= Beginning of Section =

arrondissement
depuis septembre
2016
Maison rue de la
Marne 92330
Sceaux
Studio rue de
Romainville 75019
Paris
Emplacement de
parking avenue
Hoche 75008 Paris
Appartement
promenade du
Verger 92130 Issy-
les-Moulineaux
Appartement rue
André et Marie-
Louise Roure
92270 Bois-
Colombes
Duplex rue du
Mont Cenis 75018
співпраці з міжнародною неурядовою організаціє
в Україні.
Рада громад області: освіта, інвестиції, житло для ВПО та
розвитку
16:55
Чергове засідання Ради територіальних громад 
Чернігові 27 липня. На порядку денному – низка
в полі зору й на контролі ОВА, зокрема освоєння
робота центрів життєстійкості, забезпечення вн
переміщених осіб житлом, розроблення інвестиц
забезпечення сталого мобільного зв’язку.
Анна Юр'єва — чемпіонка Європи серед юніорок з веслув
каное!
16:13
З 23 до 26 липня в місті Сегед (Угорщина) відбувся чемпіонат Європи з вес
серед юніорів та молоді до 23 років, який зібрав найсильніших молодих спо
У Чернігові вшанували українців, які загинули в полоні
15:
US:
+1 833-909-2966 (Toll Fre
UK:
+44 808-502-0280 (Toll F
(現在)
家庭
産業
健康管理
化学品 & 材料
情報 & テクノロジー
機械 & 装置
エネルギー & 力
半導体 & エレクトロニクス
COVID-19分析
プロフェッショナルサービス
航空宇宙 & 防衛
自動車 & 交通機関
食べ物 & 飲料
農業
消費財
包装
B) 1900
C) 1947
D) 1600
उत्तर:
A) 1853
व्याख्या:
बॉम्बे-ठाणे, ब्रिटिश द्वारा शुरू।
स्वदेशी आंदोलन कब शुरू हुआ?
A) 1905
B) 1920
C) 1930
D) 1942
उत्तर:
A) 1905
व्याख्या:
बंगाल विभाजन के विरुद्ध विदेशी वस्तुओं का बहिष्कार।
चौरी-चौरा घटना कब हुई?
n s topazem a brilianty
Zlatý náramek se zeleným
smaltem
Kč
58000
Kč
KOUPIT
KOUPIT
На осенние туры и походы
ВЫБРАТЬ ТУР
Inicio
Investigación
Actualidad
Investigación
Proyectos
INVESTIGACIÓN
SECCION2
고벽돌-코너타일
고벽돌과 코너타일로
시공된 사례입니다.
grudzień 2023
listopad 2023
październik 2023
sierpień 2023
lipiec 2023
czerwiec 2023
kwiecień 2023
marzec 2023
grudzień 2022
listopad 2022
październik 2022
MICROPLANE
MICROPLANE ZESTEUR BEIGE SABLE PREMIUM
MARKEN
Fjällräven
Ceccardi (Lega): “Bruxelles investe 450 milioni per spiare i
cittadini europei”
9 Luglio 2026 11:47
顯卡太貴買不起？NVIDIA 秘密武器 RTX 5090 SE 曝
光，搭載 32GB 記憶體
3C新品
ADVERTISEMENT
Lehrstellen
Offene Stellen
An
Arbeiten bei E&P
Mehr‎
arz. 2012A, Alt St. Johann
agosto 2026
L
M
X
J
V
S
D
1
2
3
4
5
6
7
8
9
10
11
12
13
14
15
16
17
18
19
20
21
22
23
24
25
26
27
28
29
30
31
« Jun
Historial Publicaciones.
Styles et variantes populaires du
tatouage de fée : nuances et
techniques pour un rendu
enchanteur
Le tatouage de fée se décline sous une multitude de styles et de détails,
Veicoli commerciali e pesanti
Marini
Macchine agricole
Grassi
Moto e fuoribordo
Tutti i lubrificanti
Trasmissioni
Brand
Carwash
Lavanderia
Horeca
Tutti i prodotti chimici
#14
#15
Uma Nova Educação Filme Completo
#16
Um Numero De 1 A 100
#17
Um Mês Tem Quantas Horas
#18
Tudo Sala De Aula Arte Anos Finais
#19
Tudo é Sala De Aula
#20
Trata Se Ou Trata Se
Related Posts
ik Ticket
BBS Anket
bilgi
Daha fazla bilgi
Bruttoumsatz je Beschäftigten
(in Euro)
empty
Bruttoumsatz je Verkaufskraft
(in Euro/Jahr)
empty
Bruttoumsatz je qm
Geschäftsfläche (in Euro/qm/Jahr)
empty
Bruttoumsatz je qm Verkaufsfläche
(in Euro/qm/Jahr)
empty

= End of Section =

◆ Problem to work on ◆
State how many lines in the material above hold the word "Європи". Add nothing else.

◆ Exercise result ◆
2